We have already established that the answer to this necessary problem is not one the physical world can provide. This is both frustrating and devastating to the materialist, whose worldview is built on the assumption that all that is can be confined to the physical world and nothing outside of it need be considered because it doesn't exist. The materialist sees the world as a closed physical system with questions that can be answered and verified empirically. Nothing exist that lies outside empirical knowing. Chesterton takes a jab at those who claim to be talking scientifically when they claim to have scientific verification that an apple will always fall from a tree because of a Law of Nature. He says, "They do really talk as if they had found not only a set of marvelous facts, but a truth connecting those facts... It is not a 'law,' for we do not understand its general formula. It is not necessary for though we can count on it happening practically, we have no right to say that it must always happen." He goes on to say that those who think in materialistic terms assume to have an inner synthesis that they do not posses. It lacks that inner synthesis precisely because it limits reality to the physical world that is empirically verifiable. Yet, the problem of induction that sits behind all reasoning and knowing whatsoever can only be addressed by stepping outside that which is known empirically and stepping into the metaphysical, that which is beyond empirical knowing. In order to do that though, one has to be operating within a worldview that allows for a reality that includes more than the physical world. Sorry materialist, but I do believe that was the last yarn pulled from the sweater your grandmother knit you back in the Enlightenment.

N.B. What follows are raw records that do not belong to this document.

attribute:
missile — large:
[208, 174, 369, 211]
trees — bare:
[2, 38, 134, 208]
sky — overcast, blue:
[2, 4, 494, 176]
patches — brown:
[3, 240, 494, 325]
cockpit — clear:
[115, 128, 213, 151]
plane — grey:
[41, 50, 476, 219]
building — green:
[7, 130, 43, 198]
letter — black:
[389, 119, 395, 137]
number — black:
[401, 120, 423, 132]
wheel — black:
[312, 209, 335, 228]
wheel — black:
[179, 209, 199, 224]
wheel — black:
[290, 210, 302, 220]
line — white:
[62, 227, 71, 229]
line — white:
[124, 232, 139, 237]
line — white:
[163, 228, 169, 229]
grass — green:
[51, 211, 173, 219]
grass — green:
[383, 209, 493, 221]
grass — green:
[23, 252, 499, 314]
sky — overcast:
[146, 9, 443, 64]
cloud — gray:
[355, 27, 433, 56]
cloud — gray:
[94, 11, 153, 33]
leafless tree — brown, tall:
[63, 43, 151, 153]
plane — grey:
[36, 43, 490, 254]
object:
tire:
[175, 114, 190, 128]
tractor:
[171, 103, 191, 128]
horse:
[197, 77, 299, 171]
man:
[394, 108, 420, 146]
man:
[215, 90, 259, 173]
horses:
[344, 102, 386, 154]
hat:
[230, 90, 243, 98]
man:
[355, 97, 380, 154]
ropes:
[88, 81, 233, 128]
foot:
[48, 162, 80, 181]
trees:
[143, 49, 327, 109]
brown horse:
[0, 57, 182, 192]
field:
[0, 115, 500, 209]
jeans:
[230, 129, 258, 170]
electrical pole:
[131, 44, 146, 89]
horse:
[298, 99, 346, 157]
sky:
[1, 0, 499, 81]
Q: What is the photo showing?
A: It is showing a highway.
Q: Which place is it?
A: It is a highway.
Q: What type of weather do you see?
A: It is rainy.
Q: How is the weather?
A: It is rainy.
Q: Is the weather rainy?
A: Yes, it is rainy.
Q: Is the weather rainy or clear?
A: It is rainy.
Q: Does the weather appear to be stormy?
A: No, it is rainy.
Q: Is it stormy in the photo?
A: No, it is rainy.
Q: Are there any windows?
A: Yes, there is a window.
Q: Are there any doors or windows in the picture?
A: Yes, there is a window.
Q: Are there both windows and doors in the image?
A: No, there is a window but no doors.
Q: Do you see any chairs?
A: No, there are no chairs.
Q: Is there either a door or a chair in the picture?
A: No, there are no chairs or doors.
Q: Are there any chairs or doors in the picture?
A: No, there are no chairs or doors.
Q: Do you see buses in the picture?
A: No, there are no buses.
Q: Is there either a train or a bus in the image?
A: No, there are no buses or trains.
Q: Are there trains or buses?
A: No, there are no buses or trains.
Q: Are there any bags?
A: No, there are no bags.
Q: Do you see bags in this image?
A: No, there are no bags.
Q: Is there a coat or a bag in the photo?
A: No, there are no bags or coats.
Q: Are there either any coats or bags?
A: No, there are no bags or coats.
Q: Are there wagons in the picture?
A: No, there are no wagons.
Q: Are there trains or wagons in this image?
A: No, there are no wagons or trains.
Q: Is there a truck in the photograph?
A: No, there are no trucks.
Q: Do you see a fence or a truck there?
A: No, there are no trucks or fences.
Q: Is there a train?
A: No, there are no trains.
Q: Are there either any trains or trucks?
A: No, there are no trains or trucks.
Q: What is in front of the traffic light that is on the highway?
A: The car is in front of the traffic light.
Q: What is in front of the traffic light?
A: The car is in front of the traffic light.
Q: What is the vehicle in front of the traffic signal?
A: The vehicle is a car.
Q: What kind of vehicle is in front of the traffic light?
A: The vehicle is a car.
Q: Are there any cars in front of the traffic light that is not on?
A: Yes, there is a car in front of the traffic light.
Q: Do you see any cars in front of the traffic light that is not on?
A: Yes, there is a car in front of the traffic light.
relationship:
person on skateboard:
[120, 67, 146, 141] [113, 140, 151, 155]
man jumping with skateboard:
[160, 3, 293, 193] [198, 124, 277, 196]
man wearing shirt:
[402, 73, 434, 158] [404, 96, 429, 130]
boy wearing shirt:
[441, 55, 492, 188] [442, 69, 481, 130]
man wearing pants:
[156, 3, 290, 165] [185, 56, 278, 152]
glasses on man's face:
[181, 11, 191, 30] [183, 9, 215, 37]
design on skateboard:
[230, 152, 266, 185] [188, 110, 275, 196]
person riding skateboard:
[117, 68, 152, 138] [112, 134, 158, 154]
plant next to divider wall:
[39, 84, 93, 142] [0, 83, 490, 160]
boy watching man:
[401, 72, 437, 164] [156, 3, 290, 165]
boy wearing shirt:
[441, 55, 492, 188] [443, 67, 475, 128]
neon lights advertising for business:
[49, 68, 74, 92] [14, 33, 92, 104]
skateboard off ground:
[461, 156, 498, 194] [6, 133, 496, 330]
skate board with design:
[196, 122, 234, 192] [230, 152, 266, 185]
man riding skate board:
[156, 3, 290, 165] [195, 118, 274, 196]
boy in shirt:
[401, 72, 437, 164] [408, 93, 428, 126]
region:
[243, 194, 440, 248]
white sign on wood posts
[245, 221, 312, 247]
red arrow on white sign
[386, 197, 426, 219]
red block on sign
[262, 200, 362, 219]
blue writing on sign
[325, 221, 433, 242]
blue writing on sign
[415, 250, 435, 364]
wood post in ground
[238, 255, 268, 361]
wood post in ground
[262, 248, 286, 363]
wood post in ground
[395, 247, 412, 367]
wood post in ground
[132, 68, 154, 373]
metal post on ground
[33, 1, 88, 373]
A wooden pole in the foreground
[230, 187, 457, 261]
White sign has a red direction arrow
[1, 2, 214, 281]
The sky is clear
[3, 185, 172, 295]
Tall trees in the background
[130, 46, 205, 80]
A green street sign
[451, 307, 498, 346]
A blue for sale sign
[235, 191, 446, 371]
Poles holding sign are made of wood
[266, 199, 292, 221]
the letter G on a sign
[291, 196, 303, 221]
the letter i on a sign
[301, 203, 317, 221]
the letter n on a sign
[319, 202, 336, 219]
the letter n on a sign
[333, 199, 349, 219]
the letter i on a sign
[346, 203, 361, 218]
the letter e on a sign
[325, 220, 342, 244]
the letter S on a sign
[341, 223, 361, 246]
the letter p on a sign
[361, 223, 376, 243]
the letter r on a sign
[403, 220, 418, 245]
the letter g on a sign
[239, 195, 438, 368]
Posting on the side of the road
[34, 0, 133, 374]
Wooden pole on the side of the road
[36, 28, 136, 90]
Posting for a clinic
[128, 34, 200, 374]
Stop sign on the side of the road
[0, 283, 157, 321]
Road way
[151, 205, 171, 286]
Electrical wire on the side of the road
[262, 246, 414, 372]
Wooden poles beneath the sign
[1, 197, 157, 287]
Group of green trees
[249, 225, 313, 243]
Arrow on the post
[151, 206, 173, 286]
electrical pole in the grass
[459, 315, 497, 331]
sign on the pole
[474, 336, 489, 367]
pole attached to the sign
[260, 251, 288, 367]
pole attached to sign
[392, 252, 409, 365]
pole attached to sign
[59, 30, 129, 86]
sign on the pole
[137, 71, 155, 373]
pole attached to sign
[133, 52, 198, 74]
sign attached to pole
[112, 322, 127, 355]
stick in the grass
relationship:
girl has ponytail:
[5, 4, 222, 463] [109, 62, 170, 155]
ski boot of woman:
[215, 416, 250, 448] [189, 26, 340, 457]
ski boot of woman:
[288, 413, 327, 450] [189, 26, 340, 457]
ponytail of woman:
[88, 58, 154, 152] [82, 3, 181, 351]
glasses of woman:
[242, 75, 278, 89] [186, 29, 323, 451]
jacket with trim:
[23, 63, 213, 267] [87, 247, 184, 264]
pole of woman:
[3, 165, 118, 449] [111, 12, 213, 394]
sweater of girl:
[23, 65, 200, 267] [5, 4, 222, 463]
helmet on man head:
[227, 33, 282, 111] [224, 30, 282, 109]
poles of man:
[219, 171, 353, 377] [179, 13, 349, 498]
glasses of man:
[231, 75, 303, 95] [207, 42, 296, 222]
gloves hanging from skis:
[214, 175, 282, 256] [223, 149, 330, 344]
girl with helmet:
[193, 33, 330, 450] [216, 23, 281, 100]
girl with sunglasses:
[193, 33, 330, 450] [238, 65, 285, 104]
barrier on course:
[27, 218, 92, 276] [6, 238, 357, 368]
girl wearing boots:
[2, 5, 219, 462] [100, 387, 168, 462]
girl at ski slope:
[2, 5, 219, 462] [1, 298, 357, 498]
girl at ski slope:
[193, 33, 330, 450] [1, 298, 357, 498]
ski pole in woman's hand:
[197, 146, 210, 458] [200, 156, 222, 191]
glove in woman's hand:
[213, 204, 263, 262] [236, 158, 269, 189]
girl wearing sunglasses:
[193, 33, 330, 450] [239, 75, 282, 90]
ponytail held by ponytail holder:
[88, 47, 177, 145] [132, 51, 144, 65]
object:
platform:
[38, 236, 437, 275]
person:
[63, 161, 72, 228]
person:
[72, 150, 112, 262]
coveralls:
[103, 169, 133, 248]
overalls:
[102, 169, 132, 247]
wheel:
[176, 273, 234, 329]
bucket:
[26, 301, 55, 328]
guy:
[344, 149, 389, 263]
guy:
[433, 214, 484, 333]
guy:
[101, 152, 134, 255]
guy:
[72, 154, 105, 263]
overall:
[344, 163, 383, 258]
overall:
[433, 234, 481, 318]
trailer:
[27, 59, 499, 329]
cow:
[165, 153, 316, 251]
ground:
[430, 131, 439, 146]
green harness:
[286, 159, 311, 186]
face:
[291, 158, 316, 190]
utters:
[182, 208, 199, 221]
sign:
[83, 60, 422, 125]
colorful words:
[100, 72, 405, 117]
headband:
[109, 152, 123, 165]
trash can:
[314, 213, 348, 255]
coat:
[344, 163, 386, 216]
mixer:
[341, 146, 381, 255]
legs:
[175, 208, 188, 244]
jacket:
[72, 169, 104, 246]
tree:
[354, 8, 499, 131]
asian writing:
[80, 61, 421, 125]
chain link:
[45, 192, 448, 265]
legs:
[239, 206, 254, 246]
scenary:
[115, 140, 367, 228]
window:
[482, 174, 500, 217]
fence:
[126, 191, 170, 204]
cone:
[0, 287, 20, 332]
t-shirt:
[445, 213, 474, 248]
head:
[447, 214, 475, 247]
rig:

So we see, at its most fundamental point, it is necessary to look outside the confines of our physical existence in order to make anything within the confines of our physical existence the least bit intelligible. We all already live like this is true, though many of us probably haven't thought about its implications for how we personally view and understand the world. The implications are, of course, enormously significant and can't be expressed better by this writer than what has already been penned by Chesterton,
It is possible that God says every morning, "Do it again" to the sun; and
every evening," Do it again" to the moon. It may not be automatic necessity that
makes all daisies alike; it may be that God makes every daisy separately but has
never got tired of making them... The repetition in Nature may not be mere
recurrence it may be a theatrical encore. Heaven may encore the bird who laid an
egg. If the human being conceives and brings forth a human child instead of
bringing forth a fish, or a bat, or a griffin, the reason may not be that we are fixed
in an animal fate without life or purpose, It may be that our little tragedy has
touched the gods, that they admire it from their starry galleries, and that at the end
of every human drama man is called again and again before the curtain.